La guerra comercial entre Estados Unidos y China se ha formalizado, contra todos los pronósticos de aquellos que pensábamos que la razón prevalecería por sobre el eslogan. La evidencia sobre los beneficios del libre comercio es tan contundente, que no es concebible que las principales potencias del mundo deshagan siete décadas de integración. Ello hace más necesaria la búsqueda de una explicación para esta disputa.
¿Qué quiere Estados Unidos? Contestar esta pregunta es fundamental para saber a qué atenerse. Como diría Shakespeare,
that is the question.
Algunos justifican la imposición de tarifas como una manera de corregir problemas económicos que Estados Unidos arrastra hace décadas, como su sostenido déficit comercial o el estancamiento en los salarios de grupos de menor calificación. Pero ninguno de estos problemas dice relación con tarifas, por lo que esta escalada no los solucionará. El déficit comercial obedece al bajo ahorro privado y al exceso de gasto fiscal, mientras que las dificultades en algunos segmentos del mercado laboral dan cuenta de cambios en las ventajas comparativas en Estados Unidos como consecuencia de la globalización y el cambio tecnológico.
La guerra comercial no hay que mirarla bajo el prisma de la teoría económica, sino más bien como parte de una estrategia negociadora. Trump parece estar preocupado de una serie de desarrollos en China que, con mayor o menor justificación, constituyen una barrera para la sana competencia en los mercados globales. Estados Unidos reclama por el fortalecimiento de la propiedad intelectual en China, así como la apertura en los sectores financieros, de tecnología y de servicios, que han quedado excluidos del profundo proceso de apertura chino. Trump piensa que, con un mal instrumento —pero efectivo en el daño que puede ocasionar—, puede revertir esta situación.
Esto no es descartable. China está en una situación económica más frágil que Estados Unidos, en parte porque el intenso proceso de estabilización de la deuda por el cual está transitando no deja espacio para una desaceleración fuerte. Trump sabe esto, y está jugando esa carta. Como los objetivos parecen ser de largo plazo, la disputa puede alargarse. En anticipación, los mercados se han vuelto más veleidosos, con caídas en las materias primas y un menor apetito por riesgo.

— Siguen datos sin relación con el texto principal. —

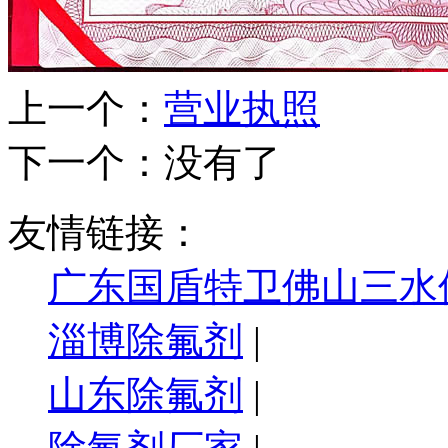
上一个：
营业执照
下一个：没有了
友情链接：
广东国盾特卫佛山三水
淄博除氟剂
|
山东除氟剂
|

Hasta ahora, los efectos han sido acotados y diferenciados entre países, afectando más a los que tienen una situación macroeconómica débil. El principal riesgo de corto plazo para Chile es que el elástico se estire demasiado, y que China se vea envuelta en una dificultad financiera mayor, con una salida masiva de capitales y una presión intensa sobre su moneda que obligue a subir las tasas de interés. Si así fuese, las dificultades en las economías emergentes podrían generalizarse.